Die Revision im Strafrecht ist definiert als Rechtsmittel gegen eine gerichtliche Entscheidung. In der Bundesrepublik benötigt man unter Umständen eine gesonderte Zulassung. Eine Revision wird niemals auf neuen Tatsachen beruhen, vielmehr muss eine Verletzung des formellen Rechts oder des materiellen Rechts vorliegen. Es muss sich, um eine Revision aufgrund eines Rechtsfehlers im angefochtenen Urteil handeln. Die Instanz der Revision versteht sich nicht als Tatsacheninstanz, so werden auch keine Beweise erhoben. Das unterscheidet die Revision von der Berufung. Dennoch ist in aller Regel von Amts wegen oder auch über den Gegenstand der Revision eine Beweiserhebung zulässig. Wenn das Revisionsgericht das betreffende Urteil bestätigt, wird es rechtskräftig – es gibt keine Instanz über dem Revisionsgericht. Es wird jedoch im Falle einer ganzen oder auch nur teilweisen erfolgreichen Revision das Urteil an die Vorinstanz zurückgeben. Dort wird die Entscheidung neu verhandelt werden.

Wo Revision?
Revisionen sind vor nahezu allen Gerichten und Instanzen möglich. So im Zivilrecht gegen die Berufungsurteile von Oberlandesgericht und Landesgericht, im Strafrecht, im Arbeits- als auch im Sozialrecht sowie im Verwaltungsrecht. Auch im Steuerrecht kann gegen Urteile der Finanzgerichte eine Revision einlegt werden. In der ordentlichen Gerichtsbarkeit ist alleine der Bundesgerichtshof das Revisionsgericht im Zivilprozess. Bei Strafverfahren sind es die Oberlandesgerichte für Amtsgerichtsurteile und der Bundesgerichtshof für Entscheidungen eben dieser.  

Revisionsanträge

Die Einlegung ist beim urteilgebenden Gericht abzugeben, sie muss in Schriftform erfolgen. Wenn die Behörden ein solches Verfahren zulassen, genügt auch ein Fax oder eine E-Mail, wenn diese mit einer qualifizierten elektronischen Signatur unterzeichnet ist.
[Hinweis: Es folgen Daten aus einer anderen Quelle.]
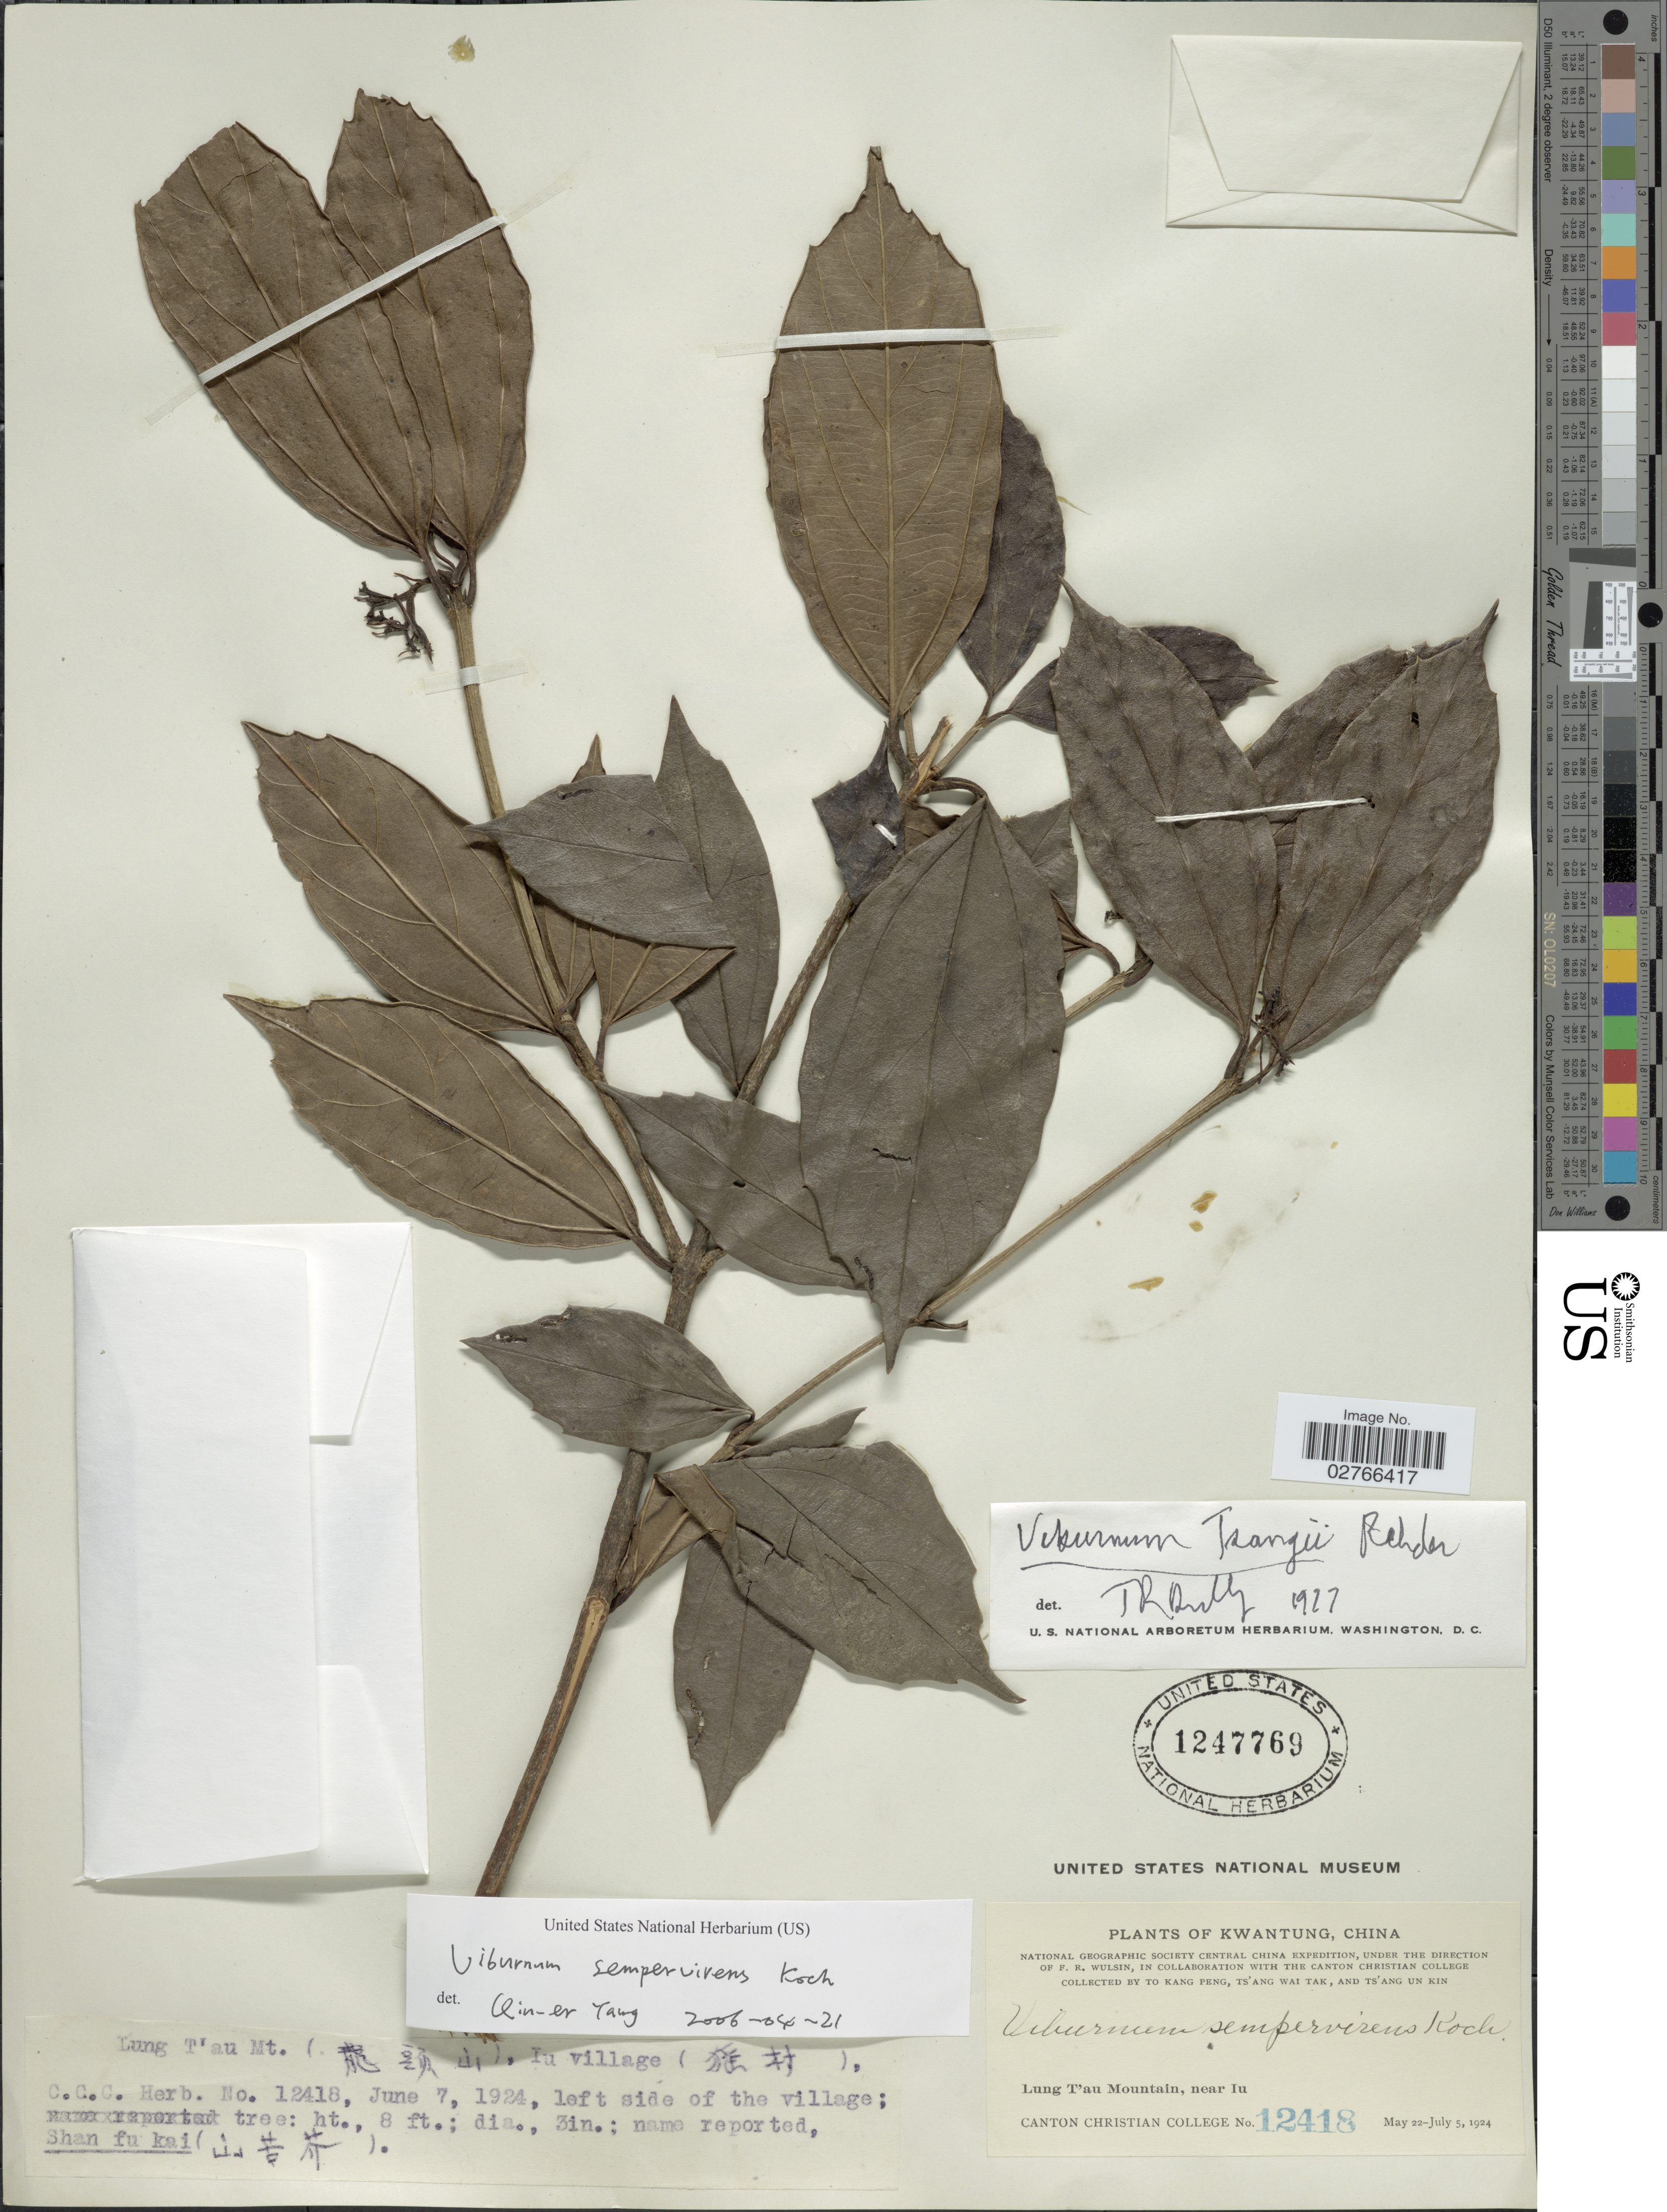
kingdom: Plantae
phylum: Tracheophyta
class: Magnoliopsida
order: Dipsacales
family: Viburnaceae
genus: Viburnum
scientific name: Viburnum sempervirens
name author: K. Koch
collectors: Canton Christian College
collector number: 12418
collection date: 1924-06-07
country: China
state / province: Guangdong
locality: Kwantung, Lung T'au Mountain, near Iu. Iu Village (X), left side of the village.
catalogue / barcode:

Alternativen sind ein Protokoll der Geschäftsstelle nach Paragraph 341 StPO (§ 341 StPO) bei dem verantwortlichen Rechtspfleger nach Paragraph 24 Absatz 1 b RpflG (§ 24 Abs. 1 b RpflG). Häftlinge genießen die Sonderregelung nach Paragraph 299 der StPO (§ 299 StPO). Hier ist das Amtsgericht zuständig, in dessen Geschäftsbereich sich die Vollzugsanstalt befindet. Eine Revision kann auch direkt nach der Verkündung des Urteils angekündigt werden und findet dann Eingang in das Protokoll der Sitzung. Die Frist für einen Antrag auf Revision ist nach dem Paragraphen 341 Absatz 1 StPO (§ 341 Abs. 1 StPO) eine Woche nach Urteilsverkündung beziehungsweise in Abwesenheit des Angeklagten entsprechend ab Zustellung des Urteils.